Grikscheit's work is at the forefront of efforts in laboratories around the world to build replacement organs and tissues. Although the long-sought goal of creating complex organs like hearts and livers to ease transplant shortages remains a long way off, researchers are having success making simpler structures like bladders and windpipes, thanks to advances in understanding stem cells — basic cells that can be transformed into other types within the body — and to the development of innovative techniques.
So far Grikscheit has concentrated on growing rat, mouse and pig intestinal tissue in laboratory animals. But she has recently had success in growing human intestinal tissue, using donor cells, and is beginning to study how to develop the technique for human patients There are many hurdles, and human testing is still years away, but she has a surgeon's confidence that the technique will work.
“We have a huge problem that if we solve it, it will change the future for a lot of children,” she said.
Working with mice
In her lab, Grikscheit's team is working with mice. They first remove good intestine from the animals, cut it up and treat it with enzymes and other compounds to form clusters of mixed cells, including stem cells that are found in the absorptive lining of the intestine and others that make up the tougher connective tissue.
The clusters are then placed on a piece of porous biodegradable plastic, about the size and shape of the eraser on a pencil. The plastic serves as a scaffold, supporting the cells and orienting them, which has the effect of making the lining grow inward while the connective tissue grows on the outside.
This kind of seeding of scaffolds with cells is a common approach in the field of regenerative medicine, also known as tissue engineering. But in most cases, the goal is to swap the bad organ — a windpipe, for example — with the engineered replacement, where it can grow into its permanent position in the body.
Grikscheit has had success in the lab with a different method, using another part of the body to nourish the replacement as it grows.
She and her team sew the bundle of cells into the mouse's omentum, a membranous fold inside the abdomen. There, the bundle is surrounded by blood vessels that supply nutrients, helping it to grow.

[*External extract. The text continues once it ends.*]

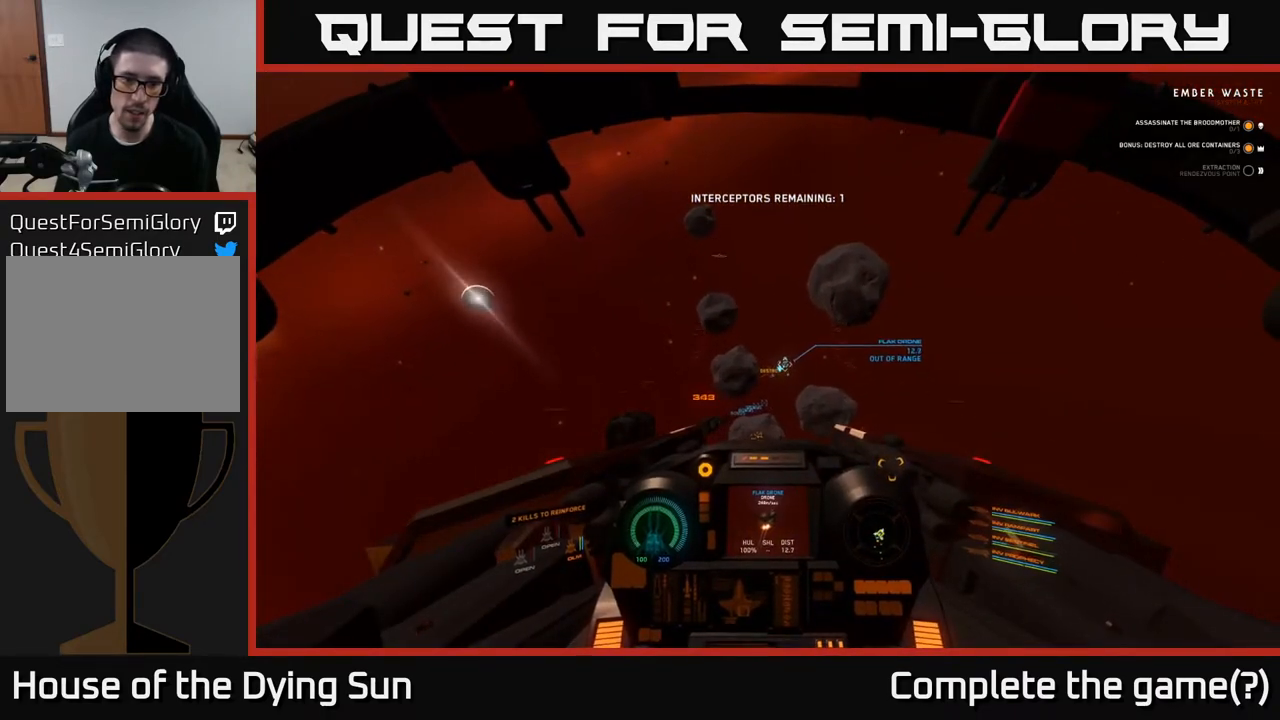
{"buttons": ["L2", "L3"], "left_stick": "center", "right_stick": "right", "events": [[183, "L3", "down"], [333, "right_stick", "right"]]}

The plastic eventually dissolves as the bundle grows into a hollow ball of tissue. A few weeks later, Grikscheit and her researchers remove the ball from the omentum — for study, to better understand how the regenerative growth occurs. The tissue has all the components of intestines, including the lining, muscles, nerves and blood vessels.
In earlier studies in rats, Grikscheit went a step further, splicing the tissue into the digestive tract of animals that had had much of their intestines removed. Rats with the engineered intestine recovered more quickly than those without it.
By combining this kind of lab work with her surgical practice, Grikscheit is doing what she has always thought surgeons should do.
“You move medicine ahead,” she said.
Grikscheit, 40, who is intense and energetic and easy to spot in the hospital in her strawberry-print surgical cap, says she always knew she was going to be a surgeon — she told her great-grandmother as much when she was 6, growing up outside Salt Lake City. During her training she gravitated toward pediatric surgery. Compared with adults, children were works in progress — sometimes imperfect ones.
“The really fascinating thing is how to put something together that came out wrong and make it as right as possible,” she said.
She envisions a day when her approach moves beyond the lab to the operating room. Future operations to remove dead intestine from a premature baby — or from other patients with severe intestinal damage — would include an additional step: A little bit of good intestine would be sent to a table nearby, where technicians would quickly prepare a bundle for immediate implantation in the patient's omentum.
The patient might have to be on intravenous nutrition for a month or so while the intestine grows, but eventually could be weaned off it after the new tissue was harvested and sewn in.
Not much new intestine would be required.
“You only need to engineer an organ up to the point where you fix the missing function,” Grikscheit said. Even a couple of inches might be enough. “That will tip them back over into having enough absorptive function to get off of IV nutrition and live a full life.”
Such a remedy is still too far off for Mark Barfknecht.
The littlest patients
Back in the operating room on that day earlier this year, Grikscheit and a fellow surgeon, Dr. Demetri Merianos, continued to examine Mark's intestines. Without the ability — yet — to regenerate the child's intestinal tissue, they were focused on keeping as much of the damaged organ as possible.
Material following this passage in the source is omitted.